There’s relatively little discussion about “ethical AI” and the value systems that will enable expert and other intelligent systems to “decide” what to recommend and, in the case of self-driving cars, for example, what to do when confronted with a “hit-the-old-feeble-woman-versus-spare-the-young-woman-with-twins” conundrum (a variation of the famous “Trolley Problem”). There are lots of others. But there are also simpler ones like, “minimize-the-cost-of-long-haul-trucking,” where a cost management-driven expert system would recommend reducing the number and/or cost of drivers (with recommendations about how to achieve that goal), investing in cheaper trucks (with a list) or eliminating drivers altogether (with self-driving trucks). If the principle was “increase-employment-opportunities-in-the-trucking-industry” the recommendations would be different, and not include self-driving trucks, at least not any time soon.

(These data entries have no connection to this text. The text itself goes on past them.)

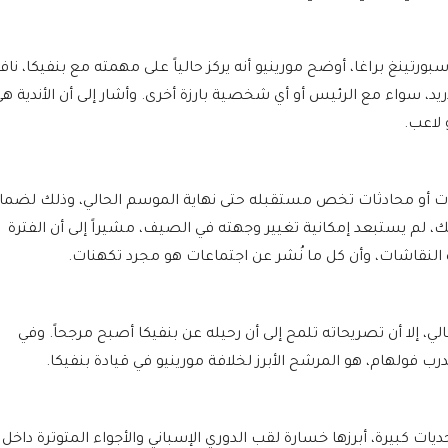
ينغ براغا، أوضح مورينيو أنه يركز حالياً على مهمته مع بنفيكا، نافيا
د، سواء مع الرئيس أو أي شخصية بارزة أخرى. وأشار إلى أن الأندية ه
 لاعب.
ات أو محادثات تخص مستقبله حتى نهاية الموسم الحالي، وذلك لضما
، لم يستبعد إمكانية تغيير وجهته في الصيف، مشيراً إلى أن الفترة
 النقاشات، وأن كل ما نُشر عن اجتماعات هو مجرد تكهنات.
ي، إلا أن تصريحاته تلمح إلى أن رحيله عن بنفيكا أصبح مرجحاً. وفي
ب فولهام، هو المرشح الأبرز لخلافة مورينيو في قيادة بنفيكا.
يات كبيرة، أبرزها خسارة لقب الدوري الإسباني والأجواء المتوترة داخل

The overarching first-principle of today’s applications of intelligent systems of all kinds is cost-saving – which they can deliver. Projections are that the widespread application of AI and machine learning will eliminate millions of jobs and save billions of dollars. Maybe tens of millions of jobs. Who knows? But what’s the guiding principle? Save-money-to-make-money – not protect jobs. Yes, there will be innovation that stimulates job creation, but will that offset the losses? Unlikely. So what’s the lesson? Regardless of the domain – healthcare, automotive, manufacturing, fast food, etc. – understand first principles first because they will optimize the objective they’re told to pursue.